Guide

How to use Beer Check

Two ways to check a beer — choose whichever suits the situation.

Check a beer

Uploading a label photo

The label photo method uses OCR to extract text from the image. Photo quality is the biggest factor in accuracy.

1

Choose a clear, well-lit photo

Natural daylight or bright indoor light gives the best results. Avoid flash glare directly on the label surface.
2

Keep the label flat and square-on

Photograph the label straight-on rather than at an angle. The entire text area should be visible — don't crop the edges.
3

Focus on the front label

The front label usually has the beer name and brewery. The back label may have ingredients and allergens — upload whichever is more complete.
4

Review the OCR text

After analysis, expand “Raw OCR text” to see what was extracted. If it looks garbled, try retaking the photo with better lighting or use name lookup instead.

Searching by name

Name lookup is faster and more reliable when you know what the beer is called.

1

Enter the beer name

Use the exact product name as printed on the label — e.g. “Punk IPA” rather than just “IPA”.
2

Add the brewery (optional but helpful)

If multiple beers share a similar name, adding the brewery improves match accuracy.
3

Check the match confidence

A green confidence pill (80%+) means a strong match. Amber (60–79%) suggests the result may be a close but not exact match.

Reading results

Green ✓ — confirmed suitable (vegan / vegetarian / gluten-free as labelled)

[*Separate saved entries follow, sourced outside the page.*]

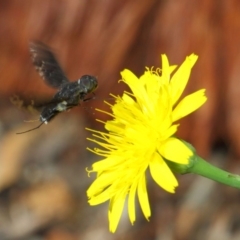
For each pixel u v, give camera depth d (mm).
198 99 248
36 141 436
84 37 367
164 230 365
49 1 373
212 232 362
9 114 456
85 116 412
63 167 420
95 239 371
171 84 250
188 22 353
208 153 366
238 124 359
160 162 246
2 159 424
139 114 250
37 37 377
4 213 396
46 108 252
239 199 373
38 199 400
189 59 250
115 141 251
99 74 366
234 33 349
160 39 357
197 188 380
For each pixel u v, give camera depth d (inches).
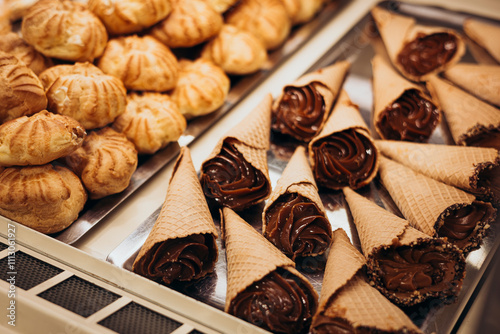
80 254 17.8
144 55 22.3
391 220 18.7
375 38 28.2
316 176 21.2
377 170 21.2
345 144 21.3
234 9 26.6
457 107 23.2
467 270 18.7
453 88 24.3
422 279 17.7
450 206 19.2
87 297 17.0
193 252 18.1
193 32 23.9
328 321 16.5
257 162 20.1
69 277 17.4
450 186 20.1
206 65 24.2
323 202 21.0
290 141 22.9
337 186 21.3
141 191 20.9
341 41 27.7
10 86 19.0
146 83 22.4
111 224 19.9
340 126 21.4
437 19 28.9
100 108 20.3
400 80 23.9
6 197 18.4
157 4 23.0
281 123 22.9
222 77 24.0
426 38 25.9
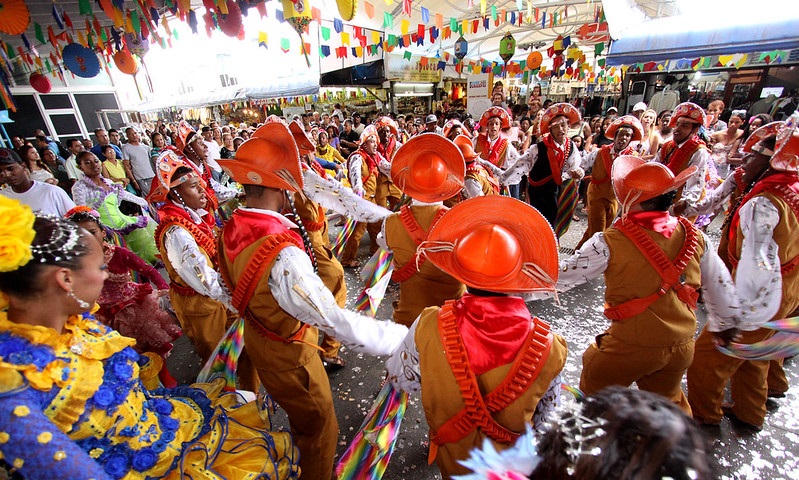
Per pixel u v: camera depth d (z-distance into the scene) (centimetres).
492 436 93
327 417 157
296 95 1161
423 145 196
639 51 570
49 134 1187
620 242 146
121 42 547
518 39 1061
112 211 301
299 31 364
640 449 50
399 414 123
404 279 203
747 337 174
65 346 86
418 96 1216
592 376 171
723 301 153
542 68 880
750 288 155
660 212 146
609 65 611
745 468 180
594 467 52
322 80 961
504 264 92
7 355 75
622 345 154
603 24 667
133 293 224
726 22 498
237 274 135
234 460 116
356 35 539
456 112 930
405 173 197
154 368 141
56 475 71
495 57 1181
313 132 670
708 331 187
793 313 196
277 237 131
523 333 93
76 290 83
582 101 1116
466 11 751
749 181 198
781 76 657
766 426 201
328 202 245
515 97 1491
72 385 85
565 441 57
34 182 277
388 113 1038
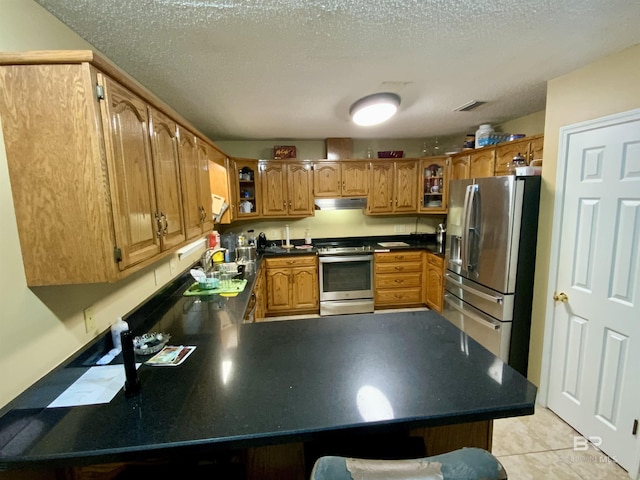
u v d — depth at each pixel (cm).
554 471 173
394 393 103
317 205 405
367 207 414
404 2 122
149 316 184
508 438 197
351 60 173
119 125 107
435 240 448
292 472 111
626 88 166
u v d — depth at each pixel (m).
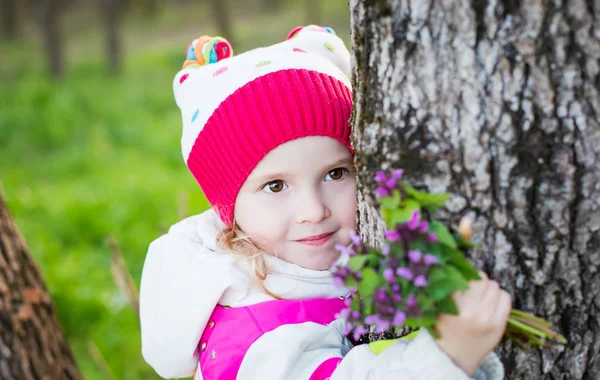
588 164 1.15
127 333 4.52
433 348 1.15
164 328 1.64
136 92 13.73
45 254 5.72
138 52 19.67
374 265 1.11
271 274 1.54
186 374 1.68
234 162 1.53
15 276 2.40
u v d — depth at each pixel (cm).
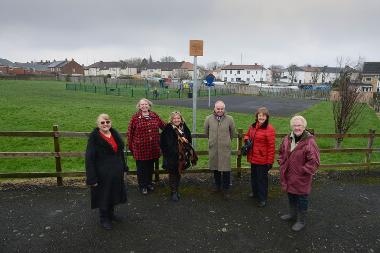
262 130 549
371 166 819
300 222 491
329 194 642
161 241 450
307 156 461
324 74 9819
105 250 425
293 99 4209
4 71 10250
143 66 12312
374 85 6144
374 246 451
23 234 459
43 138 1175
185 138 575
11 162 875
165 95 3997
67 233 464
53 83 5897
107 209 475
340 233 485
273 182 702
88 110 2095
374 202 607
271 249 438
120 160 484
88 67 13100
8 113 1822
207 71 12225
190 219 516
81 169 833
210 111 2320
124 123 1612
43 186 643
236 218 523
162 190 637
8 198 581
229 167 604
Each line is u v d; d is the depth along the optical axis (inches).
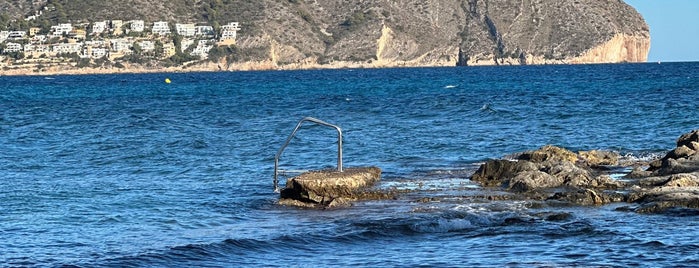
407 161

Red ✗ — confirmed NOT suitable

Grey ? — unknown; no data available in the database for this beer

The allergen pills list specific allergens declared on the label or in the database entry. An empty allergens list means none were recorded — not necessarily that the beer is allergen-free.

Search history

Your last 20 searches are saved in your browser's local storage so you can refer back to them without re-searching. History never leaves your device — see Privacy for details.